The system uses transcranial magnetic stimulation (TMS), a noninvasive form of neuromodulation, to stimulate areas of the brain that are underactive in depression. It is the first TMS device to receive the breakthrough device designation for bipolar depression. The designation applies specifically to adult patients with bipolar I or II disorders who failed to show satisfactory improvement with prior pharmacological therapy.

“Bipolar disorder affects approximately 6.5 million to 7 million U.S. adults annually,” Yelena Tropsha, PhD, vice president of commercial access for Neuronetics Inc., told Healio Psychiatry. “Of them, approximately 61% receive an accurate and formal diagnosis. NeuroStar will target patients actively treated for the depressive phase for whom current pharmacological treatment options are failing, which we estimate to be approximately 480,000 U.S. patients annually.”

In 2008, the system became the first TMS device to receive FDA clearance for adults with major depressive disorder who had not seen success with at least one antidepressant medication.

According to Tropsha, prior therapies typically have focused on treating the mania and hypomania phase of bipolar disorder, and only a few medications have been approved for the depression phase. With this designation, the NeuroStar may provide more effective treatment to this patient population with limited safety concerns, Tropsha said.

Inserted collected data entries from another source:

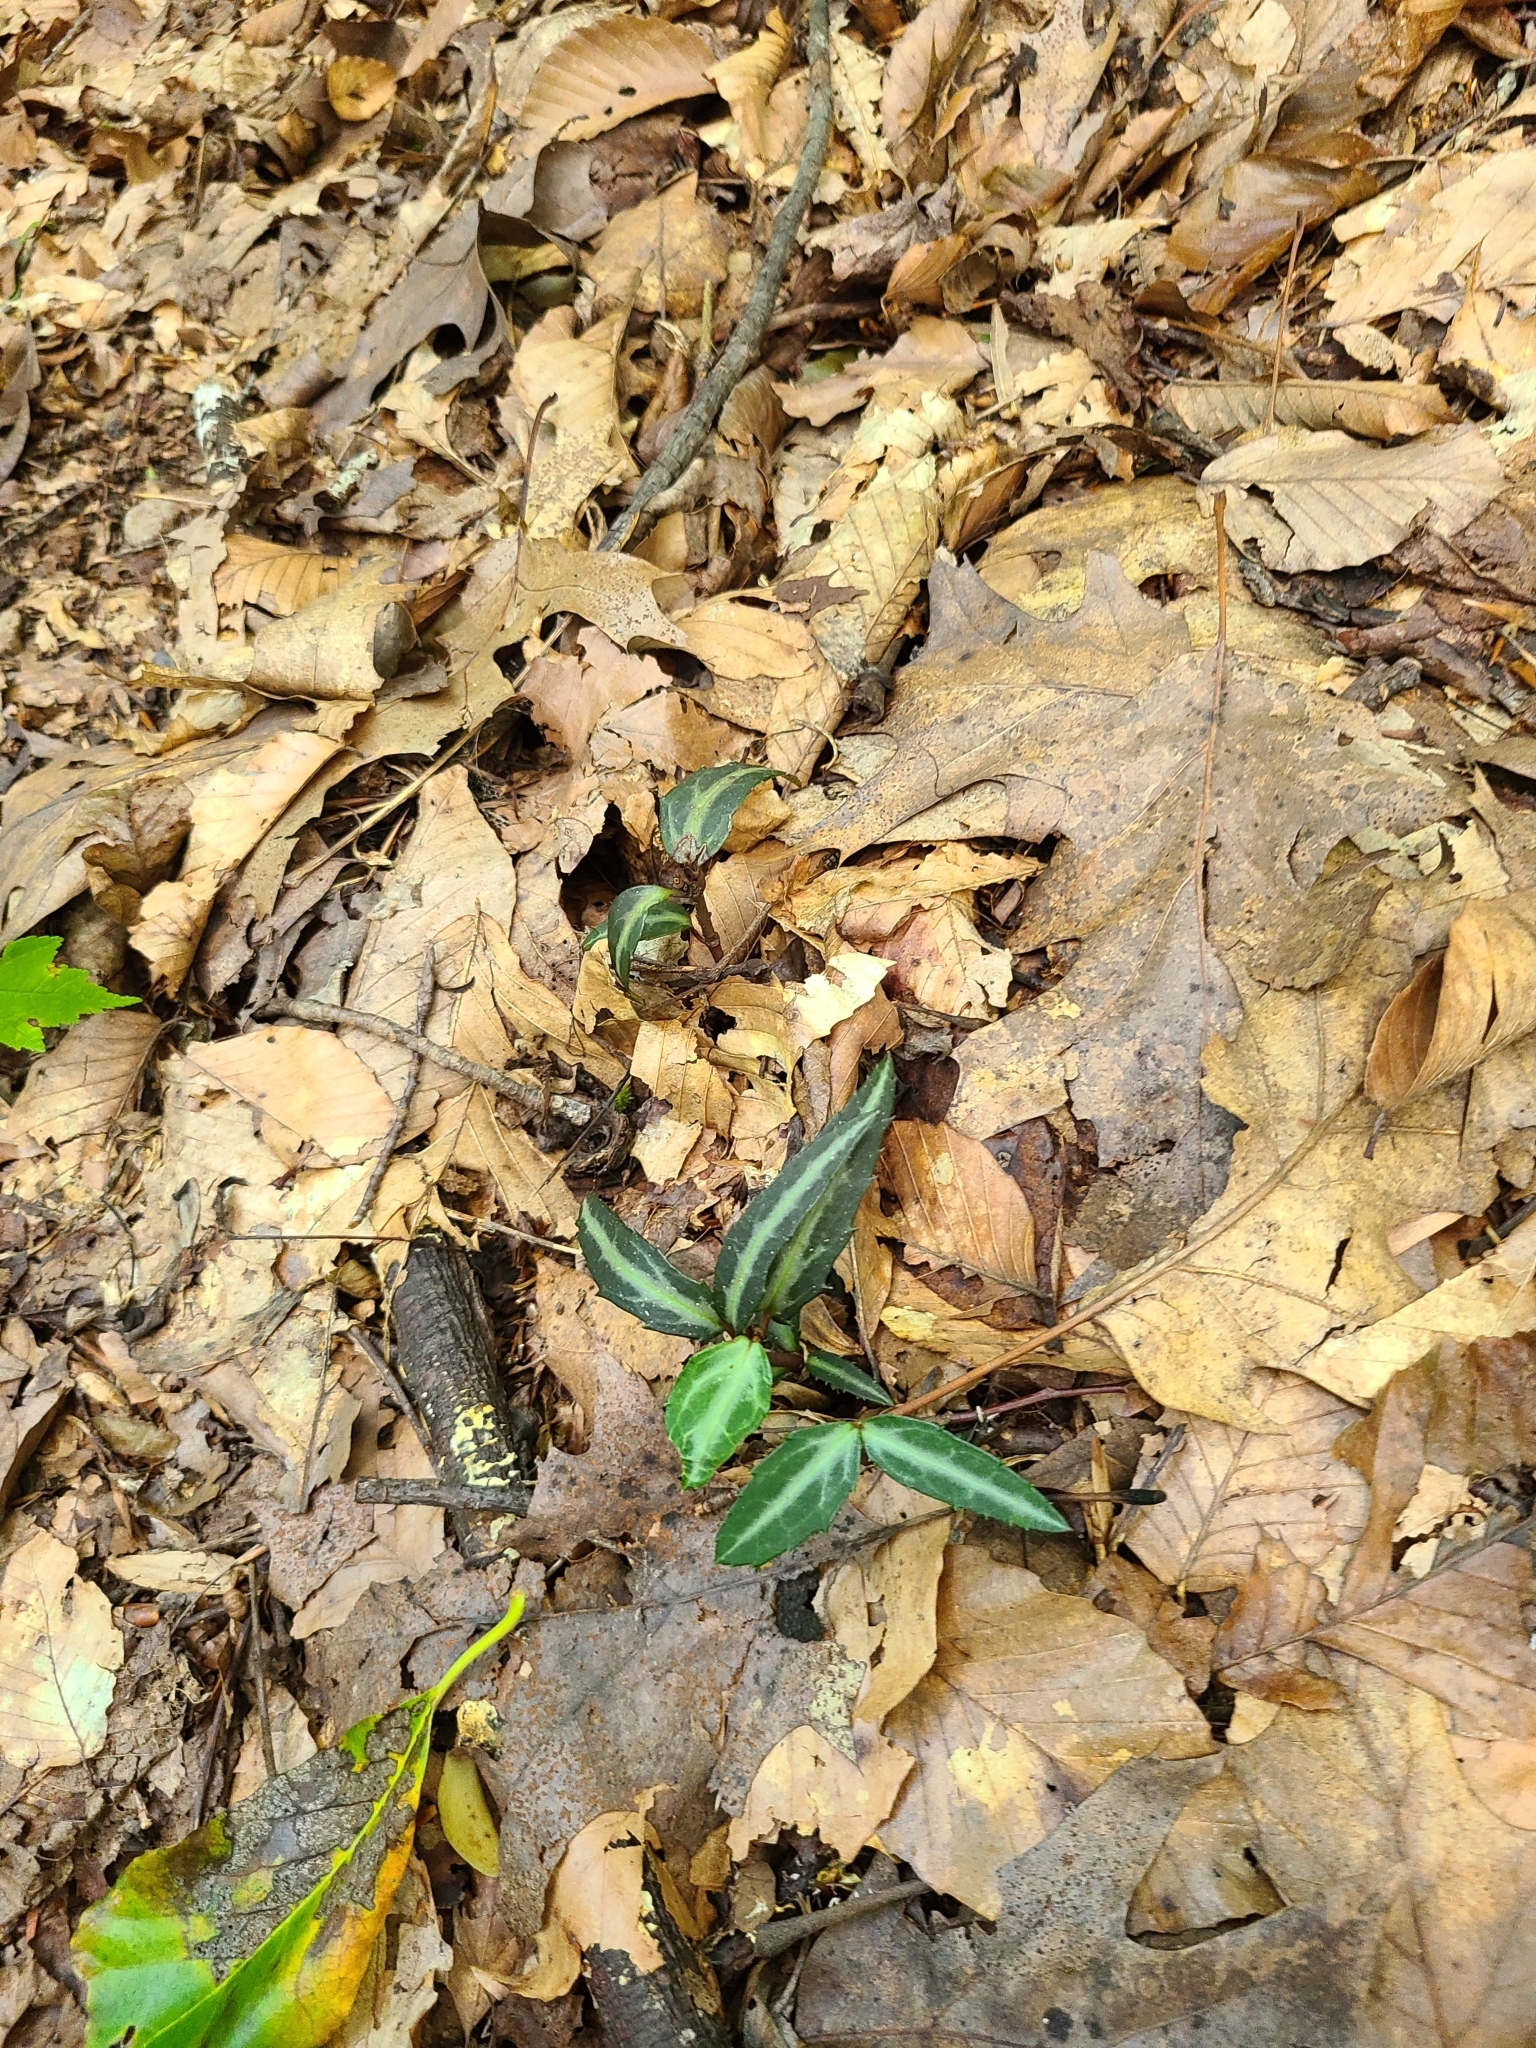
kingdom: Plantae
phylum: Tracheophyta
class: Magnoliopsida
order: Ericales
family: Ericaceae
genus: Chimaphila
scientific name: Chimaphila maculata
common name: Spotted pipsissewa
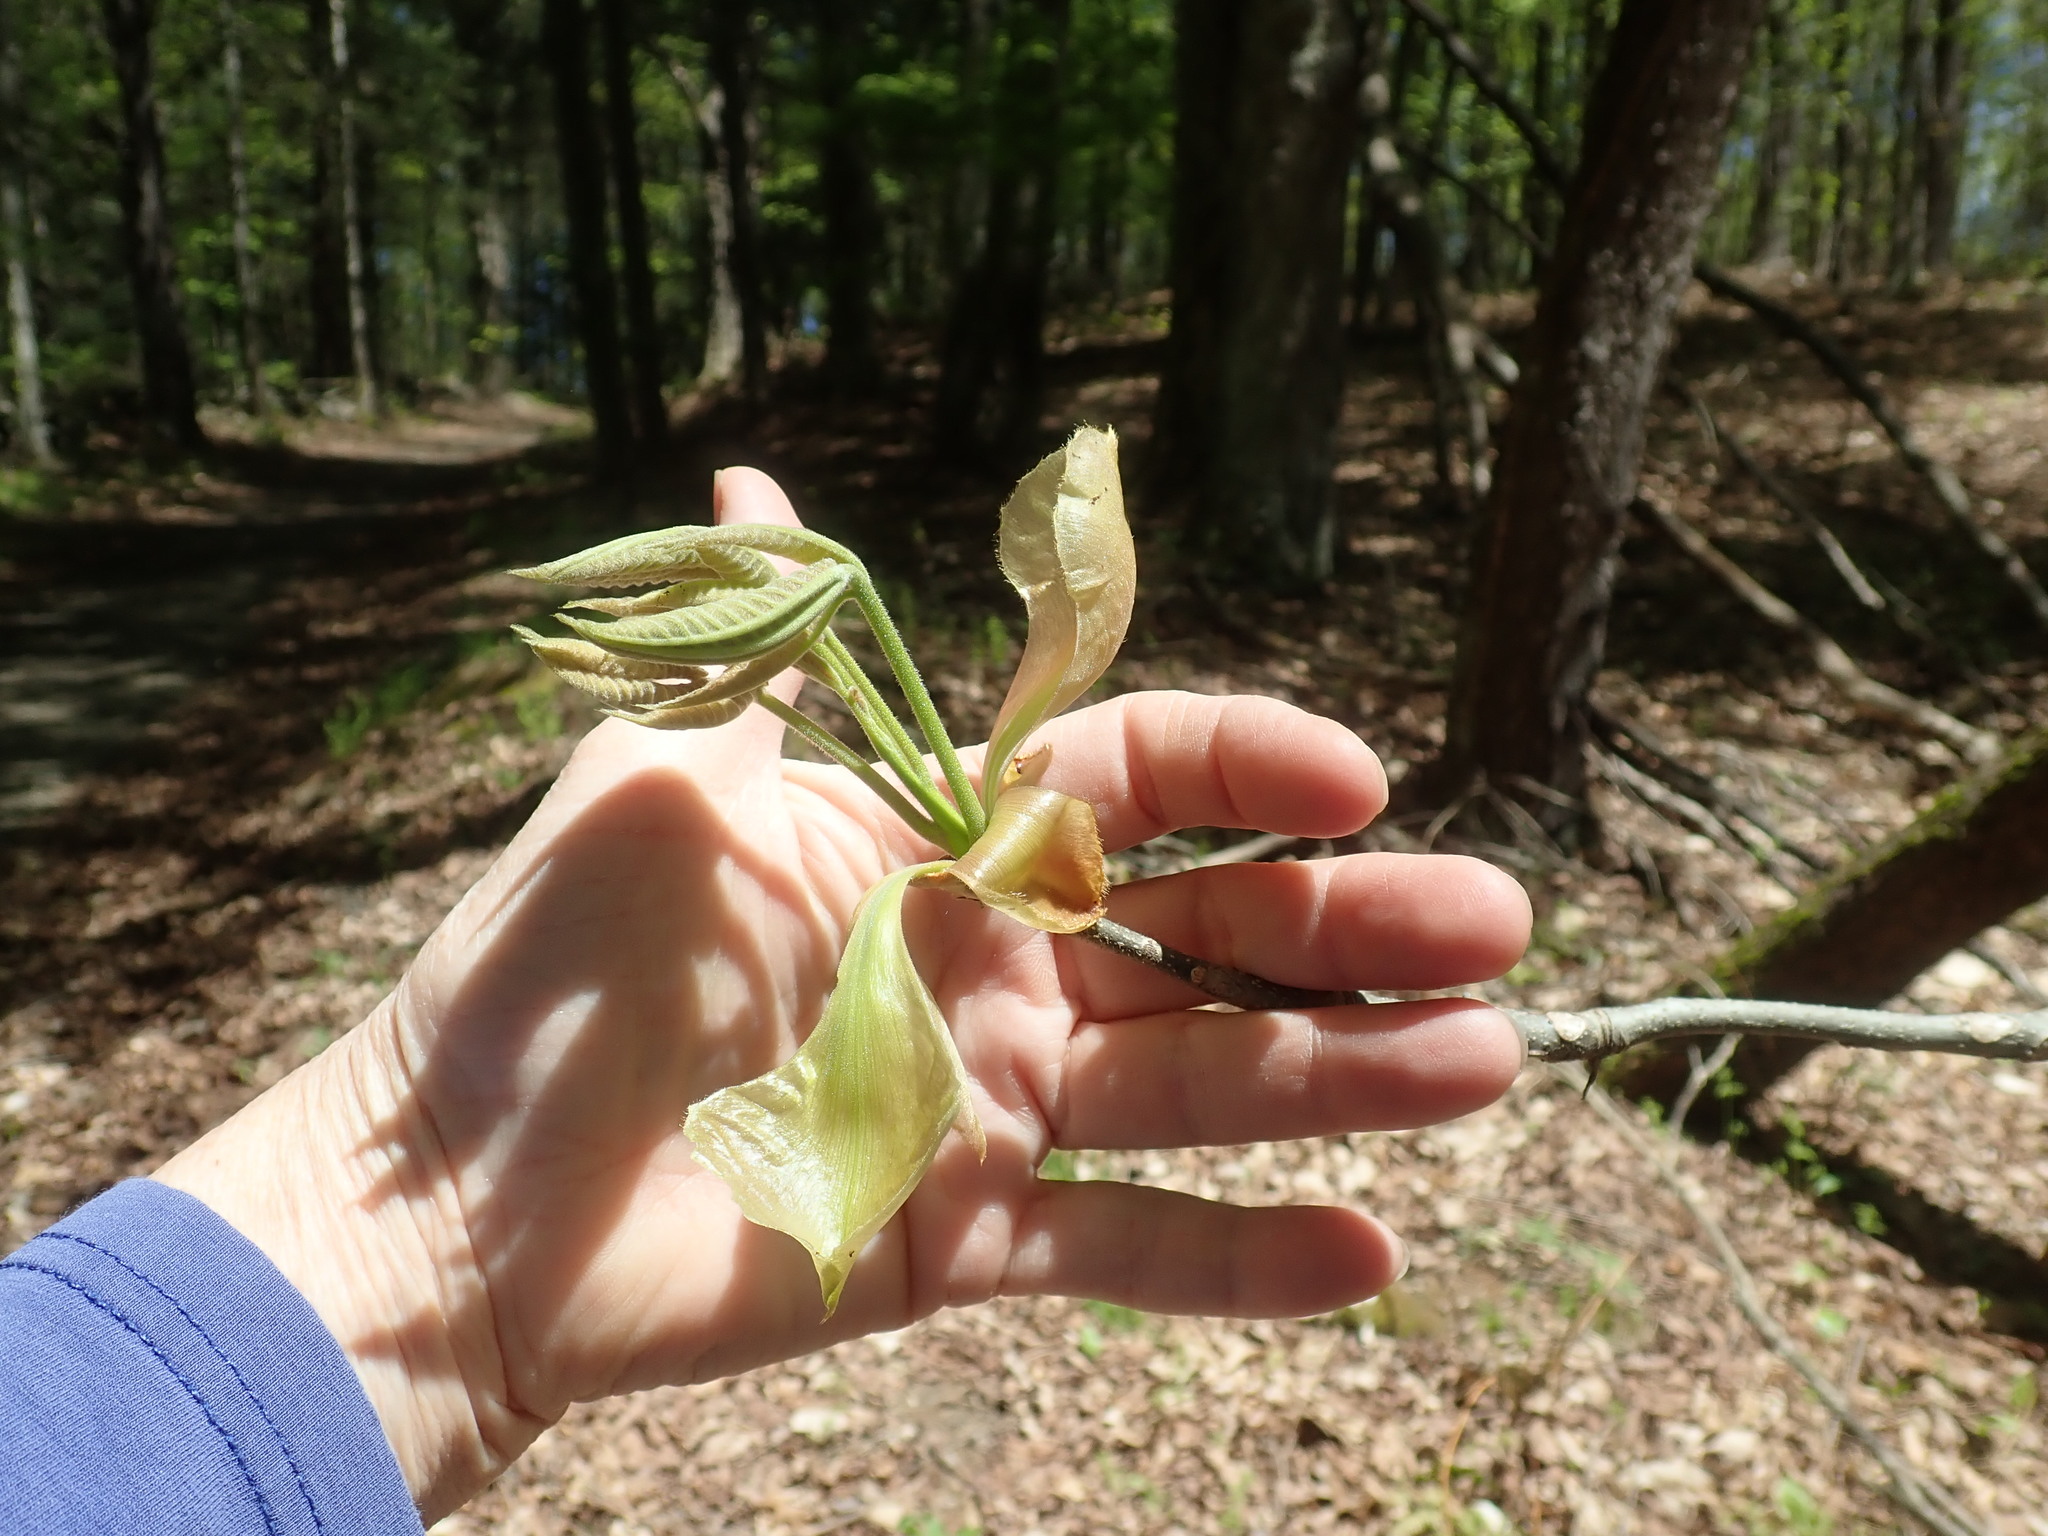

“Neuronetics is working with the FDA on the clinical protocol, so the timing is still to be determined to begin enrollment for a clinical trial in bipolar depression,” Tropsha told Healio Psychiatry. “NeuroStar is currently FDA-cleared for unipolar major depression in adults and is widely available throughout the country. Since receiving FDA clearance in 2008, over 75,000 patients with depression have been treated with NeuroStar, with over 2.5 million treatments performed. NeuroStar for depression is covered by most major insurance providers, including Medicare and Tricare.” – by Joe Gramigna

Disclosures: Tropsha is an employee of Neuronetics Inc.